Ce n’est pas droit d’hommiste. Il ne s’appelle pas Benchicou. Il n’est pas sur la liste des berbéristes actifs ou des autonomistes en exil. Il n’a pas écrit «Amirouche, une vie, deux morts, un testament». Il n’a pas pris tout le pays sous prétexte qu’il avait pris le maquis. Ce n’est pas un éditeur de journal dit indépendant sauf de la pub. Il n’est pas écrivain et ne connaît pas Yasmina Khadra.
Il n’est pas journaliste, ni chroniqueur, ni démocrate, ni opposant. Il n’est pas Mellouk bien qu’il a eu le même courage de cet homme. Ce n’est pas un ancien ministre reconverti en critique littéraire du système qui l’avait employé. Il n’a jamais touché Benflis de la main. Il avait subi Zeroual qui avait subi les autres jusqu’à démissionner. Lui, il n’a pas démissionné mais a fait ce que Zeroual n’a pas fait : révéler et dire et raconter.
D’ailleurs, il n’est même pas connu des «Services». Il n’est pas fiché. Ou biométrisé avant la biométrie.
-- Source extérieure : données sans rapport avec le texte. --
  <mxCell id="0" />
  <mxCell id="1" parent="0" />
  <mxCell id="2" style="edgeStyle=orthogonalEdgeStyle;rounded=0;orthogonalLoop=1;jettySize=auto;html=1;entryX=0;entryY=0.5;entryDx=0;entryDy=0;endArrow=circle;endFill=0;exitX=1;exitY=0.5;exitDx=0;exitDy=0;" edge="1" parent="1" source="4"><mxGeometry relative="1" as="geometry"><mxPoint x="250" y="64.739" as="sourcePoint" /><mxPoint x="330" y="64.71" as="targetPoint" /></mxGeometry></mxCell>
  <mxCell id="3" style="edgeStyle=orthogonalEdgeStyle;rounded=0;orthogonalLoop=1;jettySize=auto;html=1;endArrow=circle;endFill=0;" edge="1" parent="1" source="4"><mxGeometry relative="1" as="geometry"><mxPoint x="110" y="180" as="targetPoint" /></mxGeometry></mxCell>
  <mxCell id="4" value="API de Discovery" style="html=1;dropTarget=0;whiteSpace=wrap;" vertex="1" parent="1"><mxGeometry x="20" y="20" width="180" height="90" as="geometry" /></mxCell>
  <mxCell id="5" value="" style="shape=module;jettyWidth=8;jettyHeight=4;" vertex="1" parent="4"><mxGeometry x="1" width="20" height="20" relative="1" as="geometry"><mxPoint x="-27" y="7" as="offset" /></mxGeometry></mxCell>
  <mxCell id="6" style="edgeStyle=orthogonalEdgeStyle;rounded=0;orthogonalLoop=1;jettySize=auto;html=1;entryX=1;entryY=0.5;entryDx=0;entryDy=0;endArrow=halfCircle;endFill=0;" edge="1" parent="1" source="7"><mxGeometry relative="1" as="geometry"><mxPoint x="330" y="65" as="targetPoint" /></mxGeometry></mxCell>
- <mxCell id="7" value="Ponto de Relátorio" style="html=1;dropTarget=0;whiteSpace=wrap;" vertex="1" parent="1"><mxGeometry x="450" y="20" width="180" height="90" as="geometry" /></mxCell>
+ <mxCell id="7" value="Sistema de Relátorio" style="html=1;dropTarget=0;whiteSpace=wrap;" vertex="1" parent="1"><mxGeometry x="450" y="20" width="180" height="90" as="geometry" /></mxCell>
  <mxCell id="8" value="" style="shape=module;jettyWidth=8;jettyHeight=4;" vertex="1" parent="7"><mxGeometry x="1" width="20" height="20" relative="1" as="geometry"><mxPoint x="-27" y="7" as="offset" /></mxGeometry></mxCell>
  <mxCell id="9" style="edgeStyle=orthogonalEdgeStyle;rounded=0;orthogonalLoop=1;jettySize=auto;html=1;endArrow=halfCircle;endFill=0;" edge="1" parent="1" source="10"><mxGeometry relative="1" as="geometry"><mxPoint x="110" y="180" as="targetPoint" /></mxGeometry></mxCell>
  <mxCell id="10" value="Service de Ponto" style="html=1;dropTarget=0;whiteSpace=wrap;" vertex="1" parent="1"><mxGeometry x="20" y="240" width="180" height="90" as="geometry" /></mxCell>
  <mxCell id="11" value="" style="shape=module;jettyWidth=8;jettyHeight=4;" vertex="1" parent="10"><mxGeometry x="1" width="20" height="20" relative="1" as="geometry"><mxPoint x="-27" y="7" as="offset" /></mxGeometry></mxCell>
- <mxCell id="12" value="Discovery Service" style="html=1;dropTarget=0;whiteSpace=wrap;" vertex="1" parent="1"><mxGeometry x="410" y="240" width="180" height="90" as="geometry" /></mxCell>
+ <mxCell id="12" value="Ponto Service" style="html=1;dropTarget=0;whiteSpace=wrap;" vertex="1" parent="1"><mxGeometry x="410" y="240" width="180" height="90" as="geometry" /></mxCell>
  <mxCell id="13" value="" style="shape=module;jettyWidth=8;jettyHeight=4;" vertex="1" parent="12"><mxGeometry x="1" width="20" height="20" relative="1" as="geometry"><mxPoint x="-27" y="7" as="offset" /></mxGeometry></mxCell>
Il ne s’appelle pas Oultache. Ni est un parent de Tounsi. Ce n’est pas un indicateur assimilé ou un anonyme rapporteur. Les RG ne s’y intéressent pas et il n’a pas fait le voyage vers le Soudan sauf avec le cœur, comme presque nous tous. Il n’a pas eu le prix Sakharov. Ni celui de la plume d’Or ou du Pen internationale. Aucune ONG ne le connaît de près ou de loin. Les démocrates le regardent à peine quand ils parlent de démocratie. Pour le FLN, c’est un «châabi» anonyme.
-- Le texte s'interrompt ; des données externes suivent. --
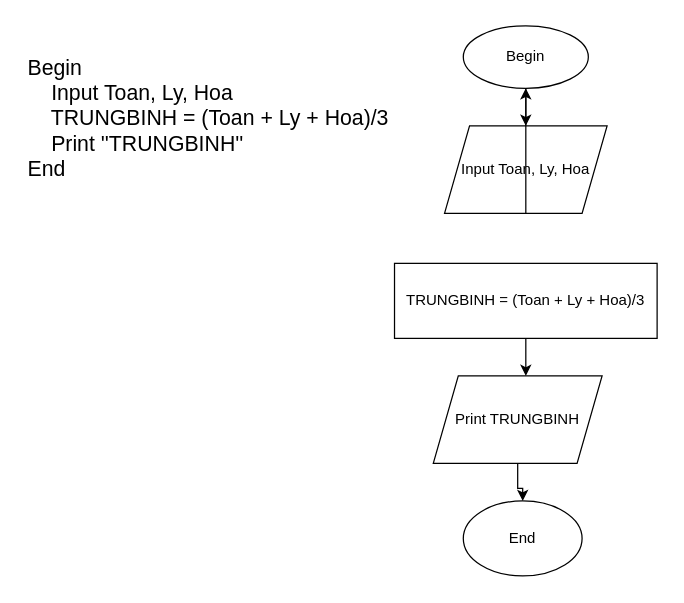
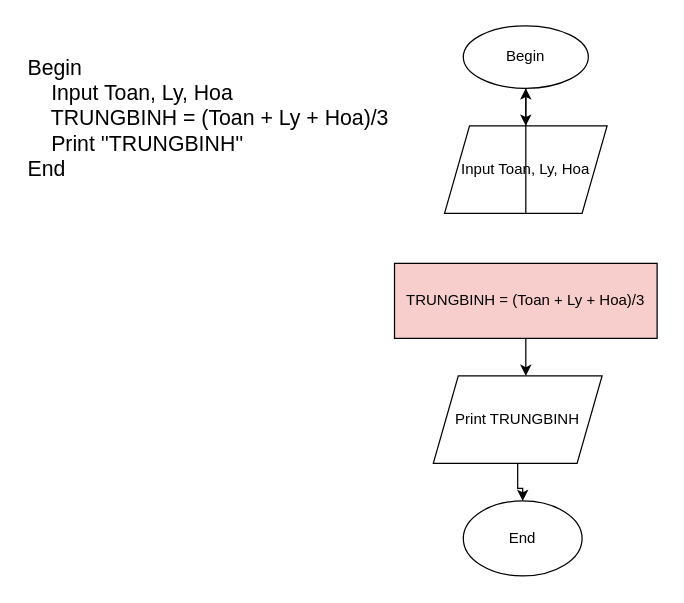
  <mxCell id="0" />
  <mxCell id="1" parent="0" />
  <mxCell id="2" value="&lt;font style=&quot;font-size: 17px;&quot;&gt;Begin&lt;br&gt;&amp;nbsp; &amp;nbsp; Input Toan, Ly, Hoa&lt;br&gt;&amp;nbsp; &amp;nbsp; TRUNGBINH = (Toan + Ly + Hoa)/3&lt;br&gt;&amp;nbsp; &amp;nbsp; Print ''TRUNGBINH''&amp;nbsp;&lt;br&gt;End&lt;/font&gt;" style="text;html=1;strokeColor=none;fillColor=none;align=left;verticalAlign=middle;whiteSpace=wrap;rounded=0;" vertex="1" parent="1"><mxGeometry x="20" y="40" width="320" height="110" as="geometry" /></mxCell>
  <mxCell id="3" value="Begin" style="ellipse;whiteSpace=wrap;html=1;" vertex="1" parent="1"><mxGeometry x="370" y="20" width="100" height="50" as="geometry" /></mxCell>
  <mxCell id="4" value="Input Toan, Ly, Hoa" style="shape=parallelogram;perimeter=parallelogramPerimeter;whiteSpace=wrap;html=1;fixedSize=1;" vertex="1" parent="1"><mxGeometry x="355" y="100" width="130" height="70" as="geometry" /></mxCell>
- <mxCell id="5" value="TRUNGBINH = (Toan + Ly + Hoa)/3" style="rounded=0;whiteSpace=wrap;html=1;" vertex="1" parent="1"><mxGeometry x="315" y="210" width="210" height="60" as="geometry" /></mxCell>
+ <mxCell id="5" value="TRUNGBINH = (Toan + Ly + Hoa)/3" style="rounded=0;whiteSpace=wrap;html=1;fillColor=#f8cecc;" vertex="1" parent="1"><mxGeometry x="315" y="210" width="210" height="60" as="geometry" /></mxCell>
  <mxCell id="6" value="" style="edgeStyle=orthogonalEdgeStyle;rounded=0;orthogonalLoop=1;jettySize=auto;html=1;" edge="1" parent="1" source="7" target="8"><mxGeometry relative="1" as="geometry" /></mxCell>
  <mxCell id="7" value="Print TRUNGBINH" style="shape=parallelogram;perimeter=parallelogramPerimeter;whiteSpace=wrap;html=1;fixedSize=1;" vertex="1" parent="1"><mxGeometry x="346" y="300" width="135" height="70" as="geometry" /></mxCell>
  <mxCell id="8" value="End" style="ellipse;whiteSpace=wrap;html=1;" vertex="1" parent="1"><mxGeometry x="370" y="400" width="95" height="60" as="geometry" /></mxCell>
  <mxCell id="9" value="" style="endArrow=classic;html=1;rounded=0;exitX=0.5;exitY=1;exitDx=0;exitDy=0;" edge="1" parent="1" source="3"><mxGeometry width="50" height="50" relative="1" as="geometry"><mxPoint x="390" y="330" as="sourcePoint" /><mxPoint x="420" y="100" as="targetPoint" /></mxGeometry></mxCell>
  <mxCell id="10" value="" style="endArrow=classic;html=1;rounded=0;exitX=0.5;exitY=1;exitDx=0;exitDy=0;" edge="1" parent="1" source="4" target="3"><mxGeometry width="50" height="50" relative="1" as="geometry"><mxPoint x="430" y="80" as="sourcePoint" /><mxPoint x="430" y="110" as="targetPoint" /></mxGeometry></mxCell>
  <mxCell id="11" value="" style="endArrow=classic;html=1;rounded=0;exitX=0.5;exitY=1;exitDx=0;exitDy=0;" edge="1" parent="1" source="5"><mxGeometry width="50" height="50" relative="1" as="geometry"><mxPoint x="440" y="90" as="sourcePoint" /><mxPoint x="420" y="300" as="targetPoint" /></mxGeometry></mxCell>
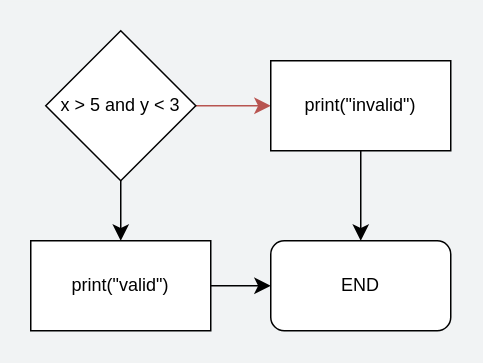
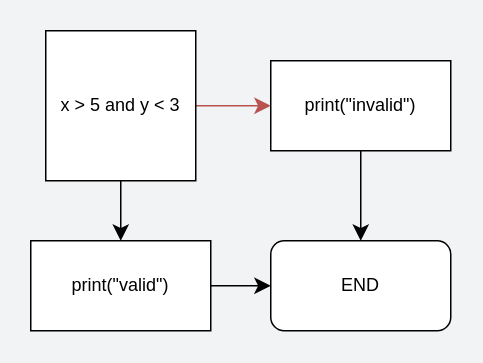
  <mxCell id="0" />
  <mxCell id="1" parent="0" />
  <mxCell id="2" style="edgeStyle=none;curved=1;rounded=0;orthogonalLoop=1;jettySize=auto;html=1;exitX=1;exitY=0.5;exitDx=0;exitDy=0;entryX=0;entryY=0.5;entryDx=0;entryDy=0;fontSize=12;startSize=8;endSize=8;fillColor=#f8cecc;strokeColor=#b85450;" edge="1" parent="1" source="4" target="6"><mxGeometry relative="1" as="geometry" /></mxCell>
  <mxCell id="3" style="edgeStyle=none;curved=1;rounded=0;orthogonalLoop=1;jettySize=auto;html=1;exitX=0.5;exitY=1;exitDx=0;exitDy=0;entryX=0.5;entryY=0;entryDx=0;entryDy=0;fontSize=12;startSize=8;endSize=8;" edge="1" parent="1" source="4" target="8"><mxGeometry relative="1" as="geometry" /></mxCell>
- <mxCell id="4" value="x &amp;gt; 5 and y &amp;lt; 3" style="rhombus;whiteSpace=wrap;html=1;" vertex="1" parent="1"><mxGeometry x="30" y="20" width="100" height="100" as="geometry" /></mxCell>
+ <mxCell id="4" value="x &amp;gt; 5 and y &amp;lt; 3" style="whiteSpace=wrap;html=1;rounded=0;" vertex="1" parent="1"><mxGeometry x="30" y="20" width="100" height="100" as="geometry" /></mxCell>
  <mxCell id="5" style="edgeStyle=none;curved=1;rounded=0;orthogonalLoop=1;jettySize=auto;html=1;exitX=0.5;exitY=1;exitDx=0;exitDy=0;entryX=0.5;entryY=0;entryDx=0;entryDy=0;fontSize=12;startSize=8;endSize=8;" edge="1" parent="1" source="6" target="9"><mxGeometry relative="1" as="geometry" /></mxCell>
  <mxCell id="6" value="print(&quot;invalid&quot;)" style="rounded=0;whiteSpace=wrap;html=1;" vertex="1" parent="1"><mxGeometry x="180" y="40" width="120" height="60" as="geometry" /></mxCell>
  <mxCell id="7" style="edgeStyle=none;curved=1;rounded=0;orthogonalLoop=1;jettySize=auto;html=1;exitX=1;exitY=0.5;exitDx=0;exitDy=0;entryX=0;entryY=0.5;entryDx=0;entryDy=0;fontSize=12;startSize=8;endSize=8;" edge="1" parent="1" source="8" target="9"><mxGeometry relative="1" as="geometry" /></mxCell>
  <mxCell id="8" value="print(&quot;valid&quot;)" style="rounded=0;whiteSpace=wrap;html=1;" vertex="1" parent="1"><mxGeometry x="20" y="160" width="120" height="60" as="geometry" /></mxCell>
  <mxCell id="9" value="END" style="rounded=1;whiteSpace=wrap;html=1;" vertex="1" parent="1"><mxGeometry x="180" y="160" width="120" height="60" as="geometry" /></mxCell>
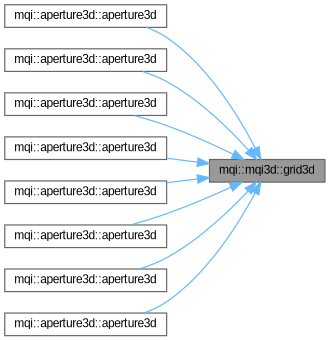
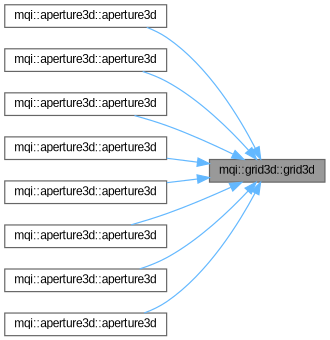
  digraph {
    rankdir=RL
    fontname="Liberation Sans"
    node [color=grey40 fillcolor=white fontname="Liberation Sans" fontsize=10 shape=box style=filled]
    edge [color=steelblue1 dir=back fontname="Liberation Sans" fontsize=10 labelfontname=Helvetica labelfontsize=10 style=solid]
-   n1 [color=gray40 fillcolor=grey60 fontcolor=black height=0.2 label="mqi::mqi3d::grid3d" width=0.4]
+   n1 [color=gray40 fillcolor=grey60 fontcolor=black height=0.2 label="mqi::grid3d::grid3d" width=0.4]
    n2 [height=0.2 label="mqi::aperture3d::aperture3d" width=0.4]
    n3 [height=0.2 label="mqi::aperture3d::aperture3d" width=0.4]
    n4 [height=0.2 label="mqi::aperture3d::aperture3d" width=0.4]
    n5 [height=0.2 label="mqi::aperture3d::aperture3d" width=0.4]
    n6 [height=0.2 label="mqi::aperture3d::aperture3d" width=0.4]
    n7 [height=0.2 label="mqi::aperture3d::aperture3d" width=0.4]
    n8 [height=0.2 label="mqi::aperture3d::aperture3d" width=0.4]
    n9 [height=0.2 label="mqi::aperture3d::aperture3d" width=0.4]
    n1 -> n2
    n1 -> n3
    n1 -> n4
    n1 -> n5
    n1 -> n6
    n1 -> n7
    n1 -> n8
    n1 -> n9
  }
Aucun parti n’ira le mettre tête de liste. Ni en bas de page. Il ne fait pas partie d’un comité de soutien ou sauf à son insu. C’est qui ? Il s’appelle lui-même. Si certains s’en souviennent, c’est un gardien de but qui ne s’appelle même pas Chaouchi. Son acte ? Il a donné un long entretien à un journal sportif dans lequel il a dit ce que tout le monde sait : le foot, c’est pire que Sonatrach. On y vend des matchs. On y achète des scores plus importants que ceux des élections. Il y existe plus de corruption que dans n’importe quel projet de relance national. On y compte plus de courtiers que de joueurs. Le gazon des stades y cache, sous le tapis, plus de milliards volés que le goudron de l’autoroute du siècle.
Bien entendu, aucune enquête n’a été déclenchée suite à ses déclarations. Un milliard volé au nom du foot ne vaut pas un milliard volé au nom d’un appel d’offre à Sonatrach. Dans l’univers du foot algérien et des compétitions de sport, l’impunité est totale pour les tricheurs et les traders. Aucune enquête n’a jamais été menée sur l’argent du foot que les Algériens payent sans le savoir. Un score «acheté» laisse moins de trace qu’une ouverture des plis frauduleuse. A la fin, ce gardien de but que personne ne va défendre, a écopé de deux ans de suspension prononcée par la FAF en guise de sanction pour son courage. Quand on ne joue pas le jeu, on joue sa licence et ce gardien héroïque se devait de mieux surveiller sa bouche que la cage de son match. S’agit-il d’une bataille pour la liberté d’expression qui devrait mobiliser tout le monde ? Techniquement, oui. Du point du vue Fashion, non. C’est un simple gardien de but et donc son courage n’intéresse personne des militants de droits de l’homme en Algérie, ni dans la presse ni en haut d’une pétition nationale. La noble cause de la liberté d’expression et du militantisme pour la vérité et la justice exige une tenue correcte et une certaine notoriété, sinon des diplômes et des «relations». Quand on est gardien de but, on n’a rien de tout cela : on peut être un héros anonyme, on sera toujours un sachet bleu qui songe à sa parenté de couleur avec le ciel le plus beau. Cet homme est un héros pourtant. Il fallait le saluer : il a gagné 1 à zéro contre l’infamie, même si personne ne s’est intéressé à ce match épique.